There were 25 households, of which 16.0% had children under the age of 18 living with them, 40.0% were married couples living together, 4.0% had a female householder with no husband present, 8.0% had a male householder with no wife present, and 48.0% were non-families. 40.0% of all households were made up of individuals, and 20% had someone living alone who was 65 years of age or older. The average household size was 1.92 and the average family size was 2.62.

The median age in the town was 52 years. 12.5% of residents were under the age of 18; 6.4% were between the ages of 18 and 24; 18.8% were from 25 to 44; 29.2% were from 45 to 64; and 33.3% were 65 years of age or older. The gender makeup of the town was 58.3% male and 41.7% female.

===2000 census===
As of the 2000 census, there were 60 people, 24 households, and 15 families residing in the town. The population density was 100.5 people per square mile (38.6/km^{2}). There were 30 housing units at an average density of 50.3 per square mile (19.3/km^{2}). The racial makeup of the town was 83.33% White, 1.67% Asian, and 15.00% from two or more races. Hispanic or Latino of any race were 5.00% of the population.

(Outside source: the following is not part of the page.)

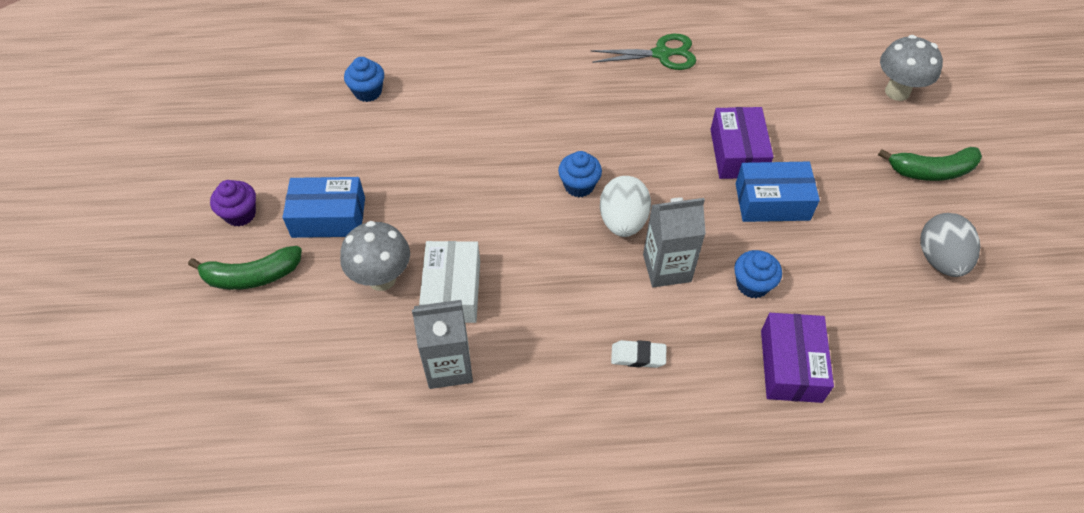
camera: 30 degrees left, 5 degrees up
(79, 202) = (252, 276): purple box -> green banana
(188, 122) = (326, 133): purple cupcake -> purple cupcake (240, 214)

There were 24 households, out of which 33.3% had children under the age of 18 living with them, 62.5% were married couples living together, and 37.5% were non-families. 29.2% of all households were made up of individuals, and 4.2% had someone living alone who was 65 years of age or older. The average household size was 2.50 and the average family size was 3.27.

In the town, the population was spread out, with 31.7% under the age of 18, 1.7% from 18 to 24, 23.3% from 25 to 44, 35.0% from 45 to 64, and 8.3% who were 65 years of age or older. The median age was 42 years. For every 100 females, there were 106.9 males. For every 100 females age 18 and over, there were 105.0 males.

The median income for a household in the town was $37,679, and the median income for a family was $37,857. Males had a median income of $36,250 versus $21,250 for females. The per capita income for the town was $9,149. There were no families and 2.7% of the population living below the poverty line, including no under eighteens and none of those over 64.

==Education==
The town is served by the Wilson Creek School District.